Can successive approximation method get global optimum solutions?


My objective function involves “log”,and cvx says that “Successive approximation method to be employed”.Although the problem can be solved,I wonder whether the answer is optimum.

(Denis Rosset) #2

To convince yourself, verify that your problem is convex using the DCP rules of CVX.

All the local optima of a convex problem are global optima. This does not mean that the solution is unique, but that all solutions lead to the same objective value.

(Mark L. Stone) #3


This approach has proven surprisingly effective for many problems. However, as with many heuristic approaches, it is not perfect. It will sometimes fail to converge even for problems known to have solutions

The bottom line, unfortunately, is that we cannot guarantee that the successive approximation approach will successfully handle your specific models. If you encounter problems, you are invited to submit a bug report, but we will not be able to promise a fix.

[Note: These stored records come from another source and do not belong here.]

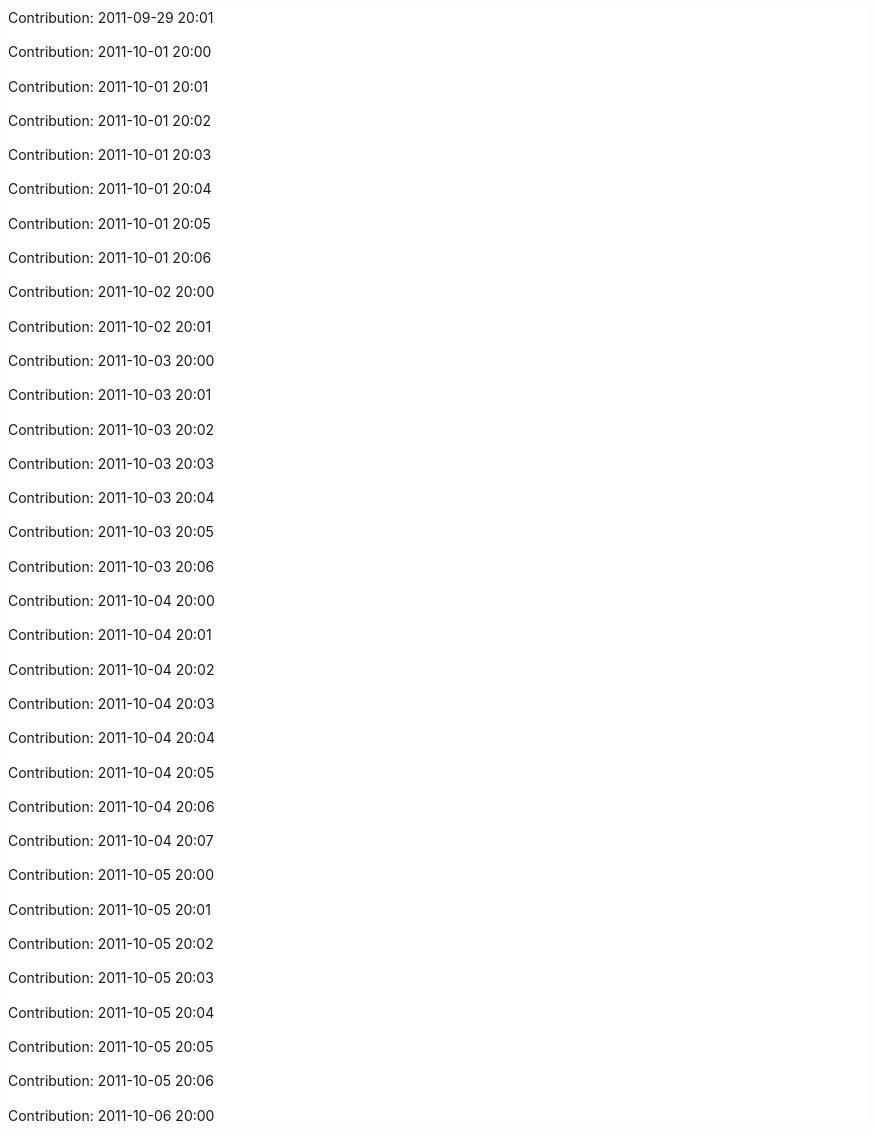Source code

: Contribution: 2011-09-29 20:01

Contribution: 2011-10-01 20:00

Contribution: 2011-10-01 20:01

Contribution: 2011-10-01 20:02

Contribution: 2011-10-01 20:03

Contribution: 2011-10-01 20:04

Contribution: 2011-10-01 20:05

Contribution: 2011-10-01 20:06

Contribution: 2011-10-02 20:00

Contribution: 2011-10-02 20:01

Contribution: 2011-10-03 20:00

Contribution: 2011-10-03 20:01

Contribution: 2011-10-03 20:02

Contribution: 2011-10-03 20:03

Contribution: 2011-10-03 20:04

Contribution: 2011-10-03 20:05

Contribution: 2011-10-03 20:06

Contribution: 2011-10-04 20:00

Contribution: 2011-10-04 20:01

Contribution: 2011-10-04 20:02

Contribution: 2011-10-04 20:03

Contribution: 2011-10-04 20:04

Contribution: 2011-10-04 20:05

Contribution: 2011-10-04 20:06

Contribution: 2011-10-04 20:07

Contribution: 2011-10-05 20:00

Contribution: 2011-10-05 20:01

Contribution: 2011-10-05 20:02

Contribution: 2011-10-05 20:03

Contribution: 2011-10-05 20:04

Contribution: 2011-10-05 20:05

Contribution: 2011-10-05 20:06

Contribution: 2011-10-06 20:00
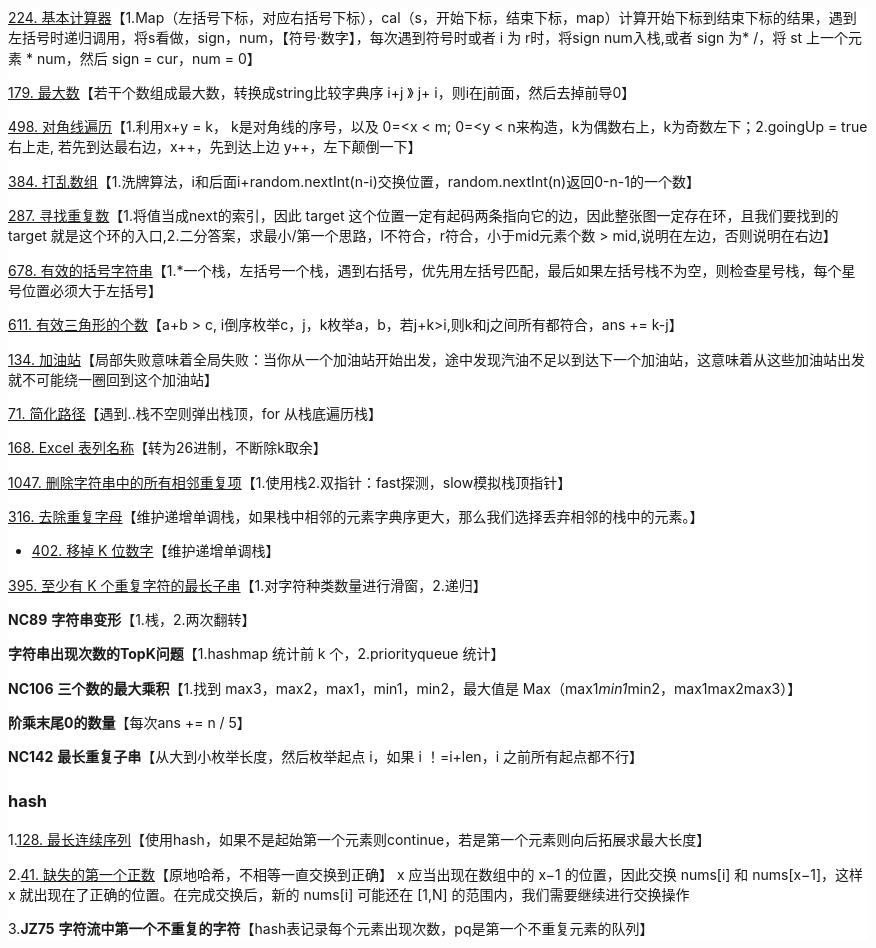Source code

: [224. 基本计算器](https://leetcode.cn/problems/basic-calculator/)【1.Map（左括号下标，对应右括号下标），cal（s，开始下标，结束下标，map）计算开始下标到结束下标的结果，遇到左括号时递归调用，将s看做，sign，num，【符号·数字】，每次遇到符号时或者 i 为 r时，将sign num入栈,或者 sign 为* /，将 st 上一个元素 * num，然后 sign = cur，num = 0】

[179. 最大数](https://leetcode.cn/problems/largest-number/)【若干个数组成最大数，转换成string比较字典序 i+j 》 j+ i，则i在j前面，然后去掉前导0】

[498. 对角线遍历](https://leetcode.cn/problems/diagonal-traverse/)【1.利用x+y = k， k是对角线的序号，以及 0=<x < m;  0=<y < n来构造，k为偶数右上，k为奇数左下；2.goingUp = true右上走, 若先到达最右边，x++，先到达上边 y++，左下颠倒一下】

[384. 打乱数组](https://leetcode.cn/problems/shuffle-an-array/)【1.洗牌算法，i和后面i+random.nextInt(n-i)交换位置，random.nextInt(n)返回0-n-1的一个数】

[287. 寻找重复数](https://leetcode.cn/problems/find-the-duplicate-number/)【1.将值当成next的索引，因此 target 这个位置一定有起码两条指向它的边，因此整张图一定存在环，且我们要找到的 target 就是这个环的入口,2.二分答案，求最小/第一个思路，l不符合，r符合，小于mid元素个数 > mid,说明在左边，否则说明在右边】

[678. 有效的括号字符串](https://leetcode.cn/problems/valid-parenthesis-string/)【1.*一个栈，左括号一个栈，遇到右括号，优先用左括号匹配，最后如果左括号栈不为空，则检查星号栈，每个星号位置必须大于左括号】

[611. 有效三角形的个数](https://leetcode.cn/problems/valid-triangle-number/)【a+b > c, i倒序枚举c，j，k枚举a，b，若j+k>i,则k和j之间所有都符合，ans += k-j】

[134. 加油站](https://leetcode.cn/problems/gas-station/)【局部失败意味着全局失败：当你从一个加油站开始出发，途中发现汽油不足以到达下一个加油站，这意味着从这些加油站出发就不可能绕一圈回到这个加油站】

[71. 简化路径](https://leetcode.cn/problems/simplify-path/)【遇到..栈不空则弹出栈顶，for 从栈底遍历栈】

[168. Excel 表列名称](https://leetcode.cn/problems/excel-sheet-column-title/)【转为26进制，不断除k取余】

[1047. 删除字符串中的所有相邻重复项](https://leetcode.cn/problems/remove-all-adjacent-duplicates-in-string/)【1.使用栈2.双指针：fast探测，slow模拟栈顶指针】

[316. 去除重复字母](https://leetcode.cn/problems/remove-duplicate-letters/)【维护递增单调栈，如果栈中相邻的元素字典序更大，那么我们选择丢弃相邻的栈中的元素。】

* [402. 移掉 K 位数字](https://leetcode.cn/problems/remove-k-digits/)【维护递增单调栈】

[395. 至少有 K 个重复字符的最长子串](https://leetcode.cn/problems/longest-substring-with-at-least-k-repeating-characters/)【1.对字符种类数量进行滑窗，2.递归】

**NC89** **字符串变形**【1.桟，2.两次翻转】

**字符串出现次数的TopK问题**【1.hashmap 统计前 k 个，2.priorityqueue 统计】

**NC106** **三个数的最大乘积**【1.找到 max3，max2，max1，min1，min2，最大值是 Max（max1*min1*min2，max1max2max3）】

**阶乘末尾0的数量**【每次ans += n / 5】

**NC142** **最长重复子串**【从大到小枚举长度，然后枚举起点 i，如果 i ！=i+len，i 之前所有起点都不行】

### hash

1.[128. 最长连续序列](https://leetcode.cn/problems/longest-consecutive-sequence/)【使用hash，如果不是起始第一个元素则continue，若是第一个元素则向后拓展求最大长度】

2.[41. 缺失的第一个正数](https://leetcode.cn/problems/first-missing-positive/)【原地哈希，不相等一直交换到正确】 x 应当出现在数组中的 x−1 的位置，因此交换 nums[i] 和 nums[x−1]，这样 x 就出现在了正确的位置。在完成交换后，新的 nums[i] 可能还在 [1,N] 的范围内，我们需要继续进行交换操作

3.**JZ75** **字符流中第一个不重复的字符**【hash表记录每个元素出现次数，pq是第一个不重复元素的队列】
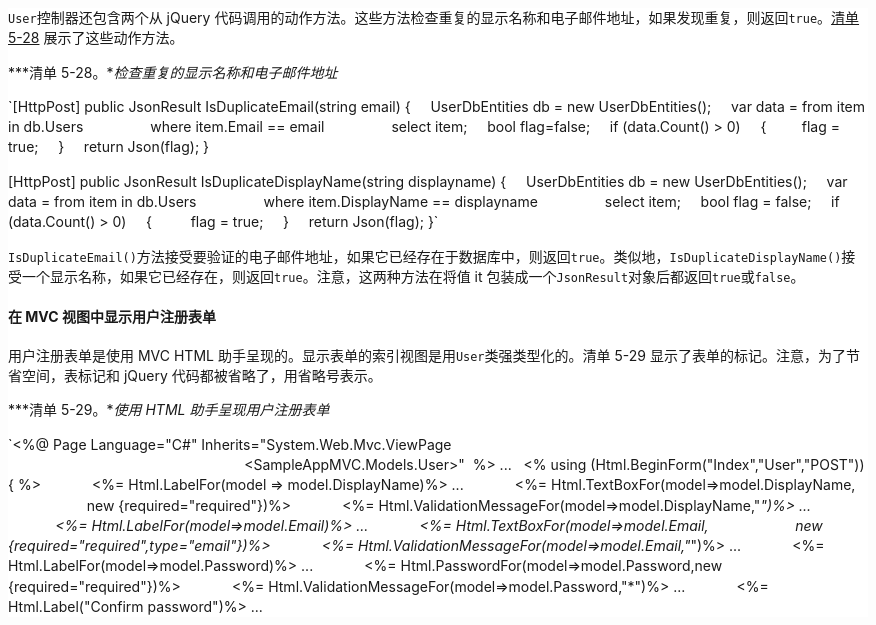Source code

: `User`控制器还包含两个从 jQuery 代码调用的动作方法。这些方法检查重复的显示名称和电子邮件地址，如果发现重复，则返回`true`。[清单 5-28](#list_5_28) 展示了这些动作方法。

***清单 5-28。**检查重复的显示名称和电子邮件地址*

`[HttpPost]
public JsonResult IsDuplicateEmail(string email)
{
    UserDbEntities db = new UserDbEntities();
    var data = from item in db.Users
                where item.Email == email
                select item;
    bool flag=false;
    if (data.Count() > 0)
    {
        flag = true;
    }
    return Json(flag);
}

[HttpPost]
public JsonResult IsDuplicateDisplayName(string displayname)
{
    UserDbEntities db = new UserDbEntities();
    var data = from item in db.Users
                where item.DisplayName == displayname
                select item;
    bool flag = false;
    if (data.Count() > 0)
    {` `        flag = true;
    }
    return Json(flag);
}`

`IsDuplicateEmail()`方法接受要验证的电子邮件地址，如果它已经存在于数据库中，则返回`true`。类似地，`IsDuplicateDisplayName()`接受一个显示名称，如果它已经存在，则返回`true`。注意，这两种方法在将值 it 包装成一个`JsonResult`对象后都返回`true`或`false`。

#### 在 MVC 视图中显示用户注册表单

用户注册表单是使用 MVC HTML 助手呈现的。显示表单的索引视图是用`User`类强类型化的。清单 5-29 显示了表单的标记。注意，为了节省空间，表标记和 jQuery 代码都被省略了，用省略号表示。

***清单 5-29。**使用 HTML 助手呈现用户注册表单*

`<%@ Page Language="C#" Inherits="System.Web.Mvc.ViewPage
                                                            <SampleAppMVC.Models.User>"  %>
...
  <% using (Html.BeginForm("Index","User","POST")) { %>
            <%= Html.LabelFor(model => model.DisplayName)%>
...
            <%= Html.TextBoxFor(model=>model.DisplayName,
                    new {required="required"})%>
            <%= Html.ValidationMessageFor(model=>model.DisplayName,"*")%>
...
            <%= Html.LabelFor(model=>model.Email)%>
...
            <%= Html.TextBoxFor(model=>model.Email,
                     new {required="required",type="email"})%>
            <%= Html.ValidationMessageFor(model=>model.Email,"*")%>
...
            <%= Html.LabelFor(model=>model.Password)%>
...
            <%= Html.PasswordFor(model=>model.Password,new {required="required"})%>
            <%= Html.ValidationMessageFor(model=>model.Password,"*")%>
...
            <%= Html.Label("Confirm password")%>
...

It is possible, and perhaps “usual”, that the successive approximation method converges to a (the) correct solution (global optimum). It is possible for it to not converge. Is it possible for it to (appear to) converge to a solution which is not a global optimum of the original problem?

(Denis Rosset) #4

Ooh yes, thanks for the precision.

What about the support in CVX3 for the SCS and ECOS solvers?


You mean that if the method converges to get a solution,it’s probably global optimum?I also substitute the solution into the KKT conditions and it perfectly satisfies.So can I say I get global optimum solution here?


??I don’t know about the solvers you mentioned.

(Mark L. Stone) #7

If the solution satisfies sufficient conditions for global optimum, then it’s a global optimum.

(Denis Rosset) #8

I’ve been able to solve problems involving both semidefinite and exponential cones through SCS. But I don’t know if CVX 3 can translate automatically the formulations (I’ve done some manual processing to make it work).